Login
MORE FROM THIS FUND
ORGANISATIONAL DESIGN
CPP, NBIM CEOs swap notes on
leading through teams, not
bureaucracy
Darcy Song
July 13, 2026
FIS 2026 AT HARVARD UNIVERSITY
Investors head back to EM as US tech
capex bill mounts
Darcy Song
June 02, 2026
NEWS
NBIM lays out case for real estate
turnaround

----------

■ What is required ■
Convert every line of the entries into a Markdown table with two columns, Row and Line text. Number each line in order and skip any blank lines.

■ Written solution ■
| Row | Line text |
|---|---|
| 1 | Login |
| 2 | MORE FROM THIS FUND |
| 3 | ORGANISATIONAL DESIGN |
| 4 | CPP, NBIM CEOs swap notes on |
| 5 | leading through teams, not |
| 6 | bureaucracy |
| 7 | Darcy Song |
| 8 | July 13, 2026 |
| 9 | FIS 2026 AT HARVARD UNIVERSITY |
| 10 | Investors head back to EM as US tech |
| 11 | capex bill mounts |
| 12 | Darcy Song |
| 13 | June 02, 2026 |
| 14 | NEWS |
| 15 | NBIM lays out case for real estate |
| 16 | turnaround |